Day Four: Letterbox
I've always had great enthusiasm for my own ideas, but sometimes I've implemented them without realizing that I didn't have as much information as I needed. Even though I'm aware of this trait, I can't seem to help it. According to the Myers-Briggs Type Indicator, I'm an INTJ, and it's part of my personality.
I tweak things: blog posts, digital photos, recipes, you name it. Unless a book totally absorbs my attention, I will occasionally go back and reread a few sentences, restructuring them as I go to make them better. Please understand that I don't necessarily succeed in improving things, but that's always my intention when I start making a little change here, a little correction there.
I'm sure it wasn't the first time it happened, but one of the earliest times I remember deliberately deviating from specific instructions was in 1953, about a month before my 11th birthday. My great-grandmother, Dora, had just passed away. A couple of days after the funeral, my grandmother handed me a dollar bill and a stack of sealed, addressed envelopes containing thank-you notes and entrusted me with the responsibility of walking one block to the drugstore, where I was to buy stamps (which were three cents each in those days), place one on each envelope, then drop all the envelopes in the mailbox on the corner.
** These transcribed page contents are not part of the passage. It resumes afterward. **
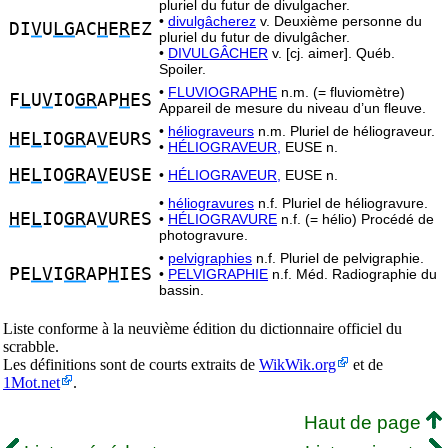
pluriel du futur de divulgacher.
•
divulgâcherez
v. Deuxième personne du
DI
V
U
LG
AC
H
E
R
EZ
pluriel du futur de divulgâcher.
•
DIVULGÂCHER
v. [cj. aimer]. Québ.
Spoiler.
•
FLUVIOGRAPHE
n.m. (= fluviomètre)
F
L
U
V
IO
GR
AP
H
ES
Appareil de mesure du niveau d’un fleuve.
•
héliograveurs
n.m. Pluriel de héliograveur.
H
E
L
IO
GR
A
V
EURS
•
HÉLIOGRAVEUR,
EUSE n.
H
E
L
IO
GR
A
V
EUSE
•
HÉLIOGRAVEUR,
EUSE n.
•
héliogravures
n.f. Pluriel de héliogravure.
H
E
L
IO
GR
A
V
URES
•
HÉLIOGRAVURE
n.f. (= hélio) Procédé de
photogravure.
•
pelvigraphies
n.f. Pluriel de pelvigraphie.
PE
LV
I
GR
AP
H
IES
•
PELVIGRAPHIE
n.f. Méd. Radiographie du
bassin.
Liste conforme à la neuvième édition du dictionnaire officiel du
scrabble.
Les définitions sont de courts extraits de
WikWik.org
et de
1Mot.net
.
Haut de page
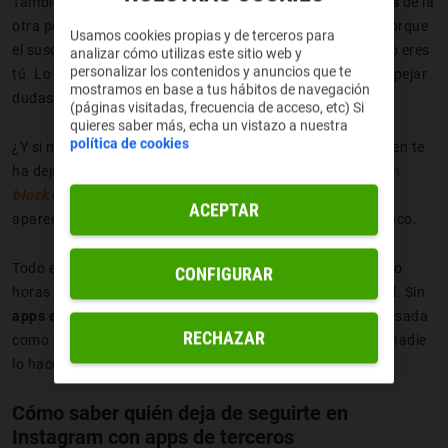
También te puede servir observar
el contador de seguidos
de la
otra persona. Este es un método un poco menos fiable, porque
Usamos cookies propias y de terceros para
el susodicho ha podido dejar de seguir a un tercero que no eres
analizar cómo utilizas este sitio web y
personalizar los contenidos y anuncios que te
tú. Lo recomendable es que
hagas ambas cosas
para despejar
mostramos en base a tus hábitos de navegación
dudas.
(páginas visitadas, frecuencia de acceso, etc) Si
quieres saber más, echa un vistazo a nuestra
política de cookies
¿Y si nada de eso funciona? Hay ocasiones en las que quien te
ha dejado de seguir en Instagram también
te ha colado un
block
como una casa
. Lo sabrás porque al buscarlo te
ACEPTAR
aparecerá la
cuenta como privada
o directamente en blanco.
Todo esto es práctico hasta cierto punto. Nadie tiene cinco
CONFIGURAR
horas al día para jugar a ser
Joe Goldberg
en la red social. Sin
apps externas
es una cuestión que se hace demasiado pesada
RECHAZAR
como para ni siquiera intentar solucionarla. Por eso casi nadie
lo hace.
Cómo saber quién deja de seguirte en
Instagram con apps de terceros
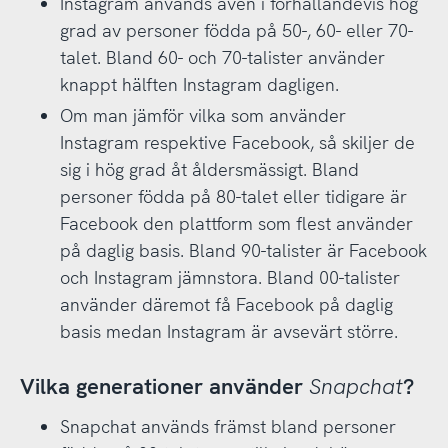
Instagram används även i förhållandevis hög
grad av personer födda på 50-, 60- eller 70-
talet. Bland 60- och 70-talister använder
knappt hälften Instagram dagligen.
Om man jämför vilka som använder
Instagram respektive Facebook, så skiljer de
sig i hög grad åt åldersmässigt. Bland
personer födda på 80-talet eller tidigare är
Facebook den plattform som flest använder
på daglig basis. Bland 90-talister är Facebook
och Instagram jämnstora. Bland 00-talister
använder däremot få Facebook på daglig
basis medan Instagram är avsevärt större.
Vilka generationer använder
Snapchat
?
Snapchat används främst bland personer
Simple enough, right?
As I walked down the front steps, I casually flipped through the envelopes and noticed that more than half of them were addressed to neighbors. That's when I got a better idea. I quickly shuffled the envelopes into order according to my new, better plan. As I walked down to the corner, I knocked on doors and hand-delivered thank-you notes to the neighbors on our side of the street, then continued on to the drugstore, where I bought stamps, stuck them carefully on the envelopes addressed to non-neighbors, and dropped those in the mailbox. That done, I crossed the street and hand-delivered envelopes to neighbors on that side as I made my way home.
When I reached our house, Mammaw asked what took me so long. I handed her some change and the extra stamps and was quite proud to tell her what I'd done to cut at least one full day out of the post office's delivery time, not to mention saving her some money. She was embarrassed but not angry, thank goodness, and she took that opportunity to calmly explain to me the etiquette of mailing thank-you notes. Then I was embarrassed.
Still, if it weren't for that etiquette thing, you have to admit my idea was more efficient.